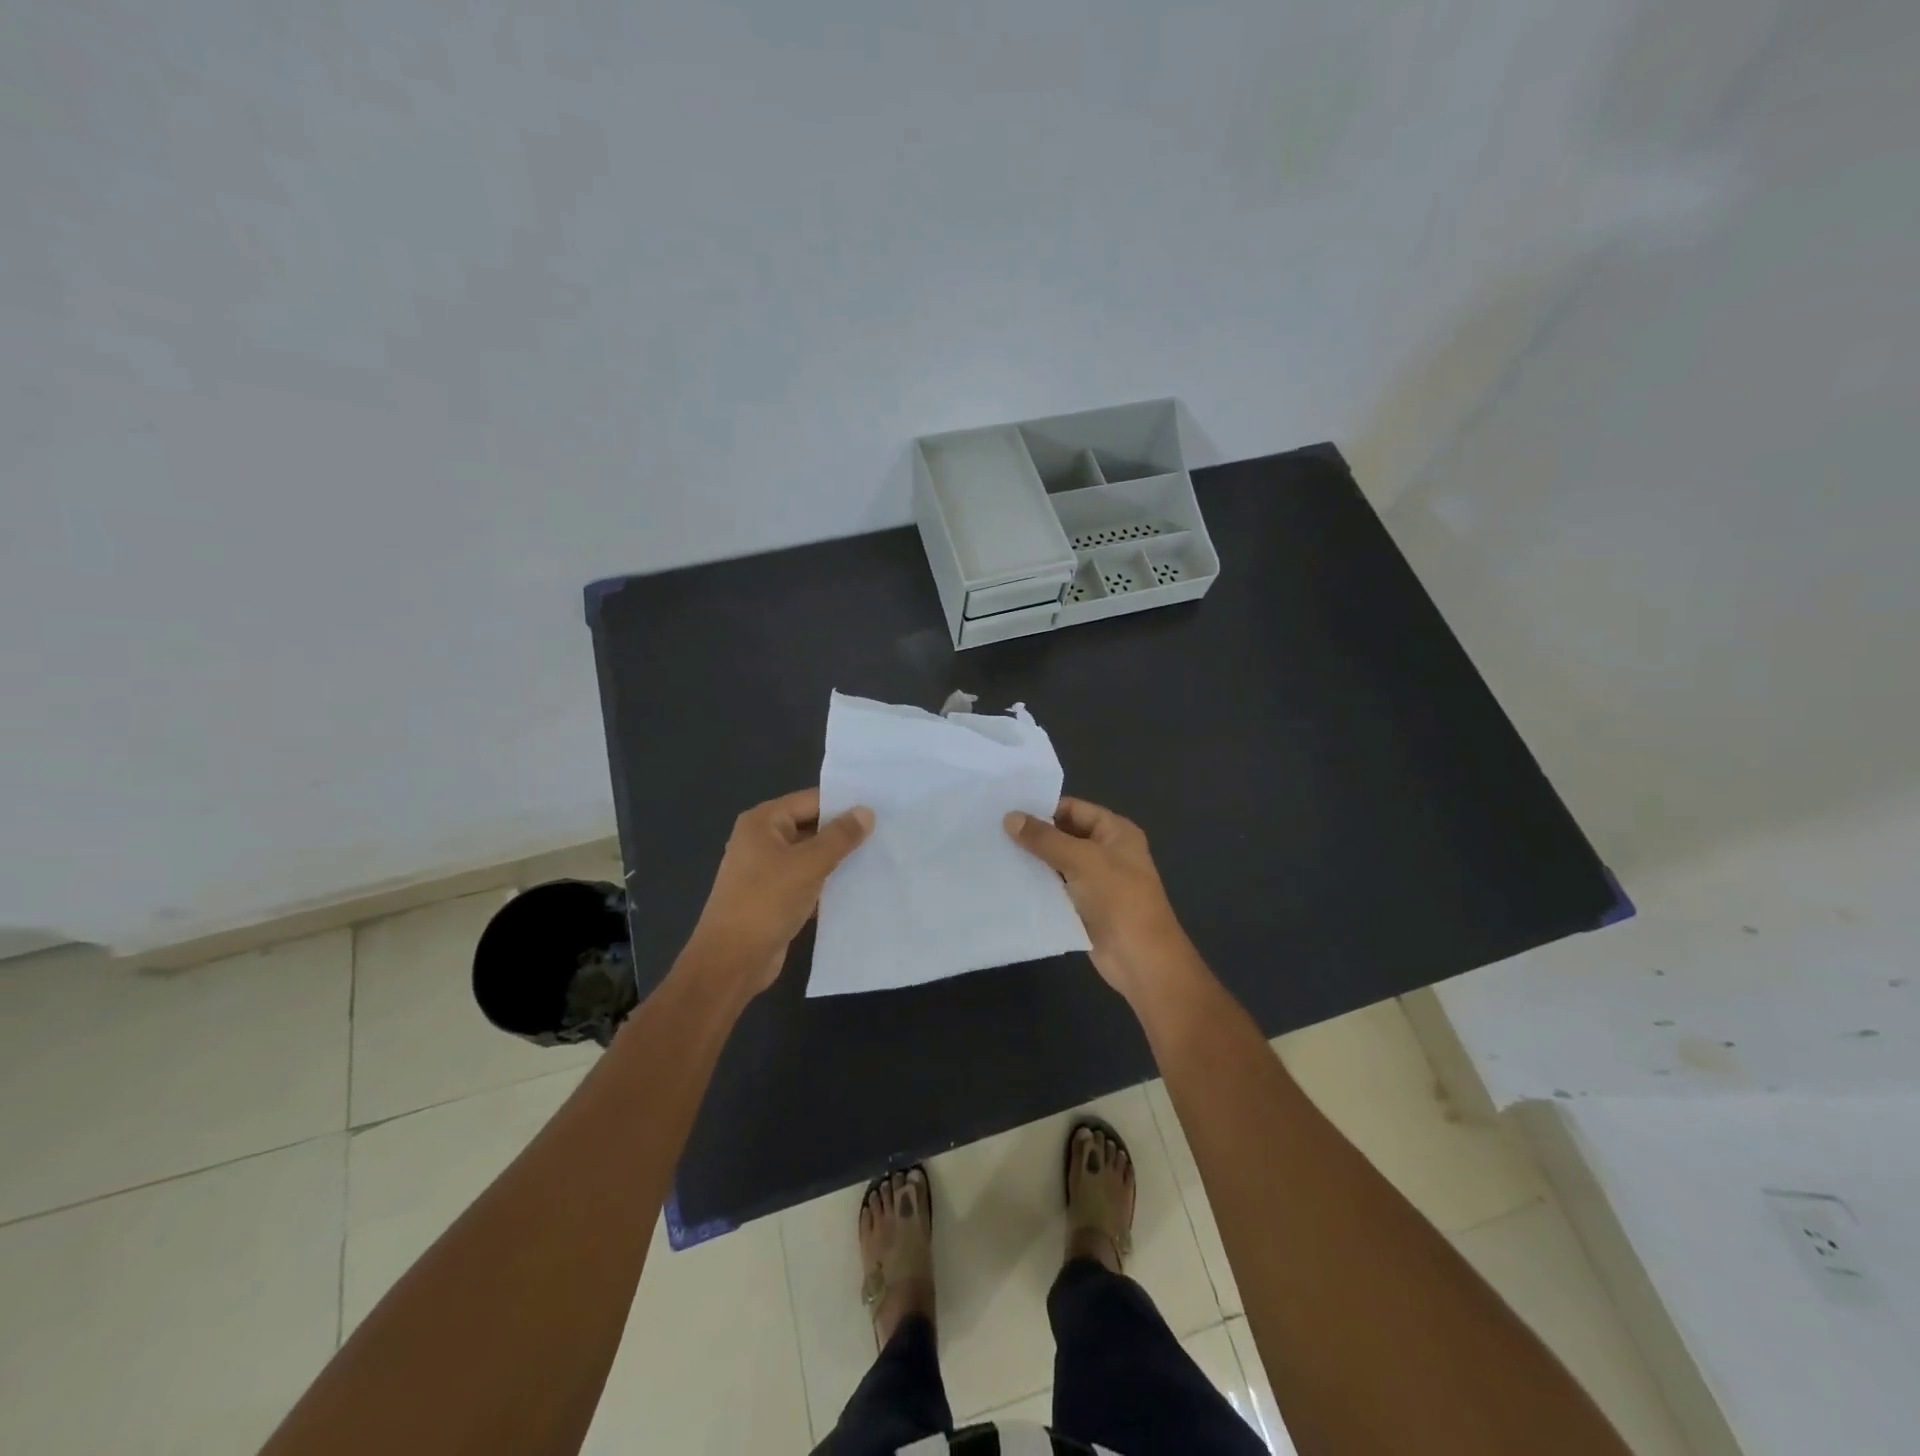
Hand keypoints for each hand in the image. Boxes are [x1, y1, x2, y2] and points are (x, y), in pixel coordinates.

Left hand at [687, 788, 873, 994]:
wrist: (731, 961)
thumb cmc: (766, 902)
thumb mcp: (808, 864)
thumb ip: (839, 837)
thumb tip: (866, 811)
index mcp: (763, 822)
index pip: (811, 800)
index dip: (844, 804)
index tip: (881, 809)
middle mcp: (762, 840)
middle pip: (811, 826)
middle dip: (844, 832)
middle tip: (886, 832)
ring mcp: (767, 870)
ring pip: (811, 855)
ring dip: (839, 859)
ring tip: (879, 856)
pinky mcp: (775, 896)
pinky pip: (808, 879)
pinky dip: (828, 881)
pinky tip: (859, 885)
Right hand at [1004, 797, 1194, 1001]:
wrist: (1139, 958)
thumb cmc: (1118, 899)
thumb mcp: (1082, 860)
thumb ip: (1045, 838)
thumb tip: (1010, 817)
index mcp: (1116, 832)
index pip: (1074, 809)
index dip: (1043, 808)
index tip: (1007, 809)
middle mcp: (1106, 851)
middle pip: (1064, 834)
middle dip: (1034, 834)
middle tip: (993, 830)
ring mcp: (1095, 880)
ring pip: (1057, 862)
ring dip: (1032, 859)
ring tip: (994, 851)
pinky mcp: (1083, 906)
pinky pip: (1055, 887)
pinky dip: (1036, 883)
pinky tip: (1008, 879)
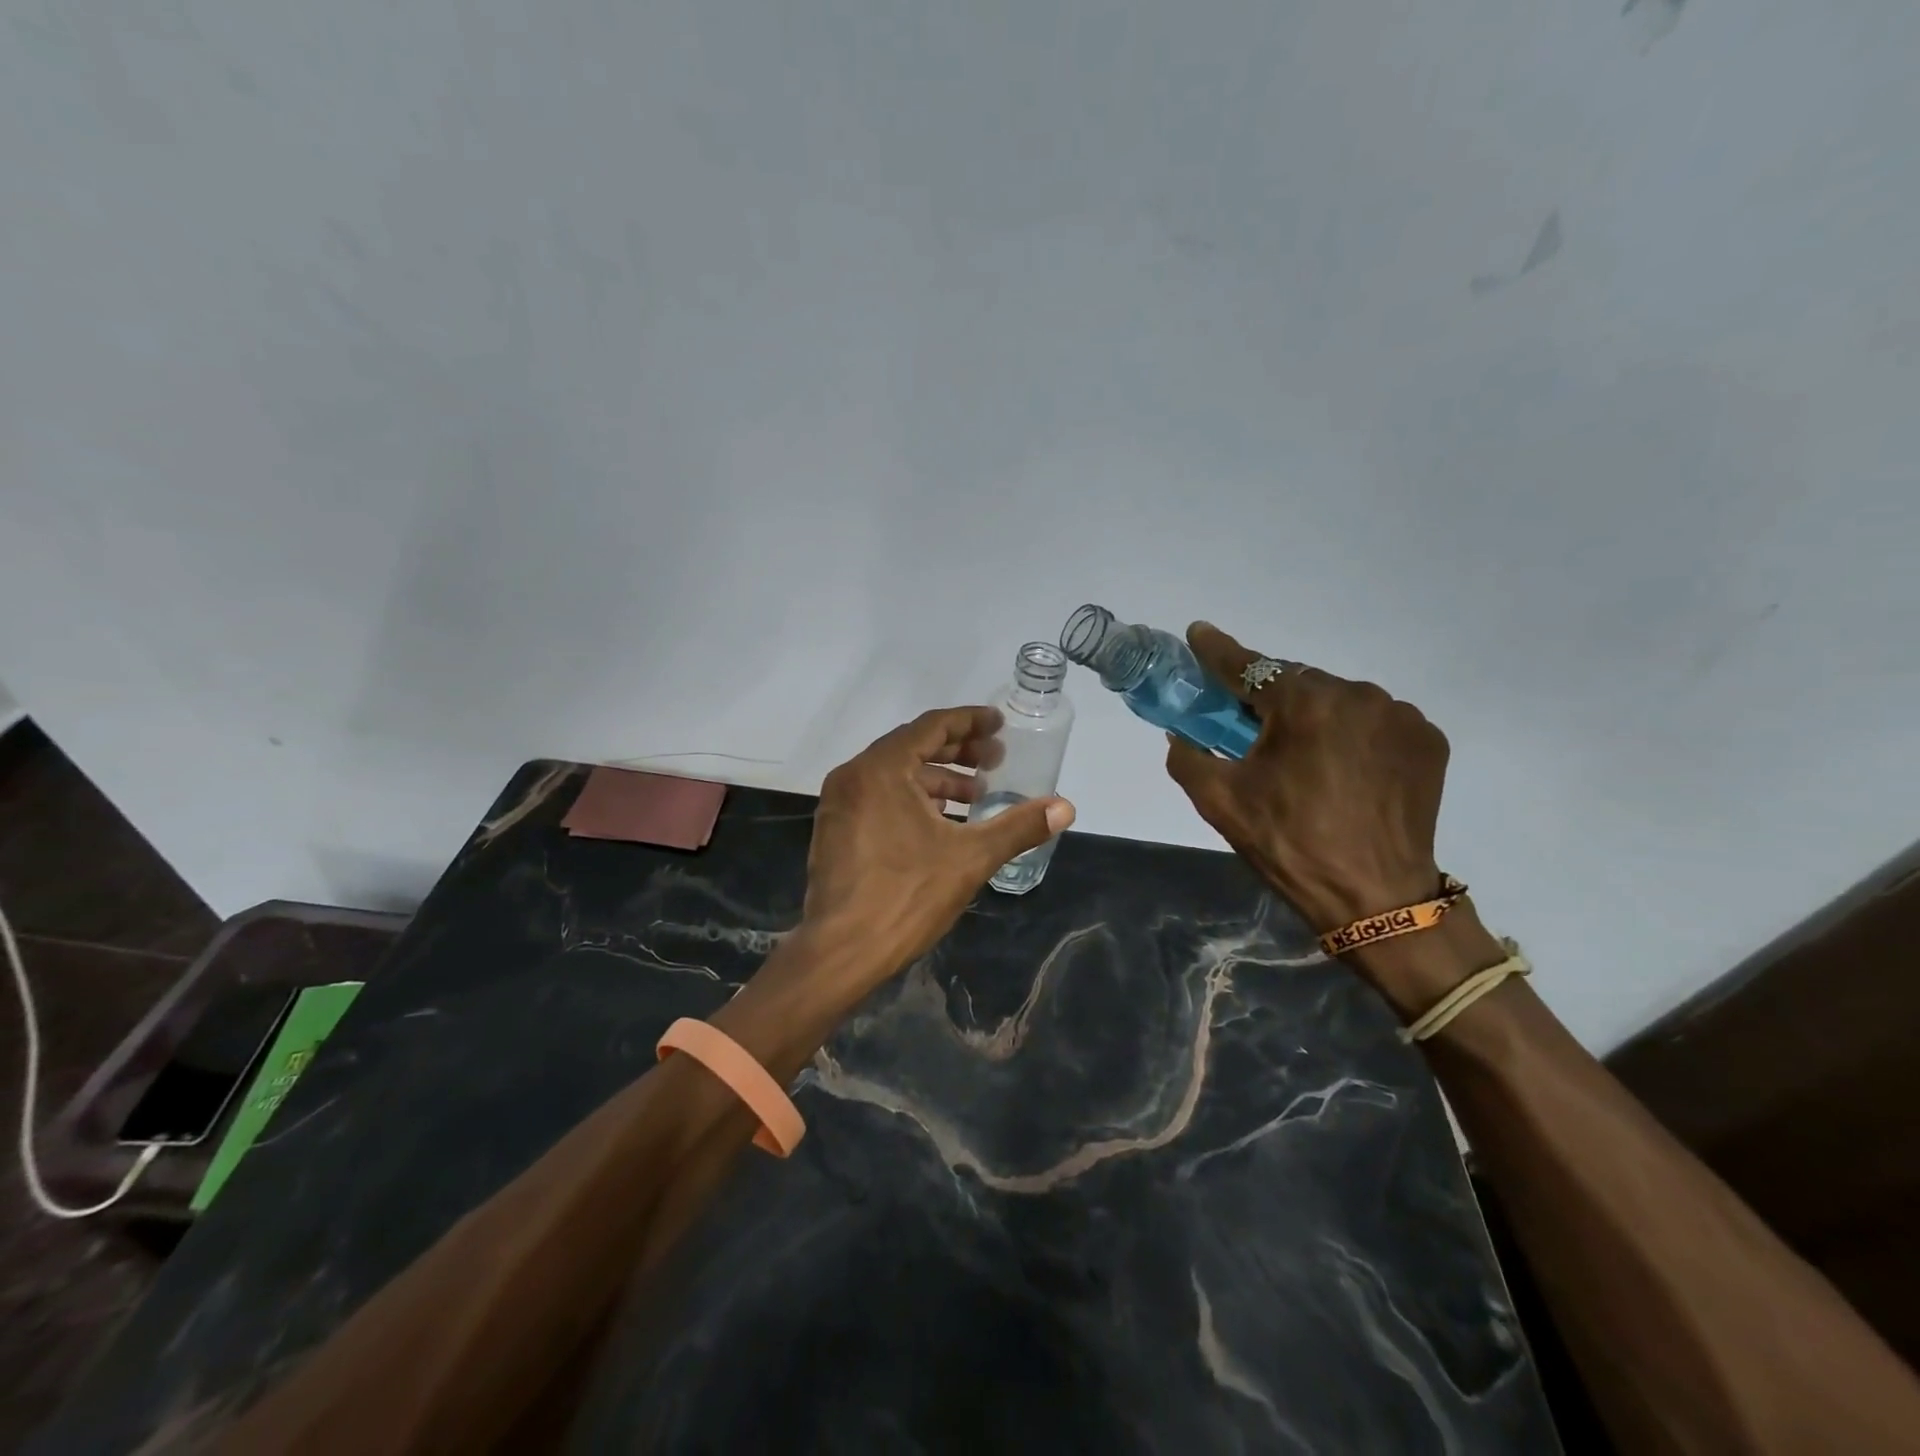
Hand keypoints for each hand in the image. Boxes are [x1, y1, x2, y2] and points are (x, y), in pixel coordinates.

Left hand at [804, 706, 1075, 977]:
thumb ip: (1019, 826)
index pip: (931, 726)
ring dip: (936, 777)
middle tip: (995, 759)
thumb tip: (1066, 807)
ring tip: (975, 794)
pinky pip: (879, 795)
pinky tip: (941, 820)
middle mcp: (854, 776)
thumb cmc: (906, 896)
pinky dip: (912, 797)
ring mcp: (839, 803)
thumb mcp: (971, 858)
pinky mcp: (835, 829)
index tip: (1000, 725)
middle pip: (912, 745)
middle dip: (957, 750)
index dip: (970, 721)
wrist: (841, 951)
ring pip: (895, 773)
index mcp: (882, 769)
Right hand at [1163, 623, 1450, 933]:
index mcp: (1304, 704)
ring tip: (1304, 759)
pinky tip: (1344, 768)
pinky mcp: (1428, 740)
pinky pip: (1374, 721)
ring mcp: (1400, 716)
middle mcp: (1358, 694)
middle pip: (1296, 682)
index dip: (1218, 651)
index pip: (1250, 666)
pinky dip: (1352, 734)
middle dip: (1269, 698)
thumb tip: (1180, 734)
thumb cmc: (1290, 845)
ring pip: (1338, 700)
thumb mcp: (1220, 802)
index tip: (1198, 634)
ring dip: (1314, 717)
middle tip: (1250, 727)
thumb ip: (1188, 757)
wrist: (1376, 898)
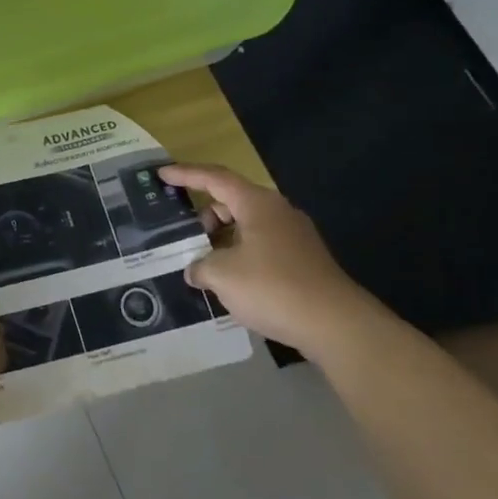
================================
**What needs to be done:**
Using the entries above, transcribe every line from the line containing "pinky tip: (1008, 879)" through the line containing "wrist: (841, 951)". Do not copy pictures.

**Solution to the problem:**
pinky tip: (1008, 879)
Hand keypoints for each hand in the image. Boxes are [x1, y1, x2, y2] and points are (x, y), in pixel coordinates.

Left hand at [804, 706, 1075, 977]:
thumb ip: (1019, 826)
index pip: (931, 726)
ring dip: (936, 777)
middle tip: (995, 759)
thumb tip: (1066, 807)
ring tip: (975, 794)
pinky pip: (879, 795)
pinky tip: (941, 820)
middle mcp: (854, 776)
thumb cmc: (906, 896)
pinky dip: (912, 797)
ring mcp: (839, 803)
thumb mcp: (971, 858)
pinky mcp: (835, 829)
index tip: (1000, 725)
middle pip: (912, 745)
middle dip: (957, 750)
index dip: (970, 721)
wrist: (841, 951)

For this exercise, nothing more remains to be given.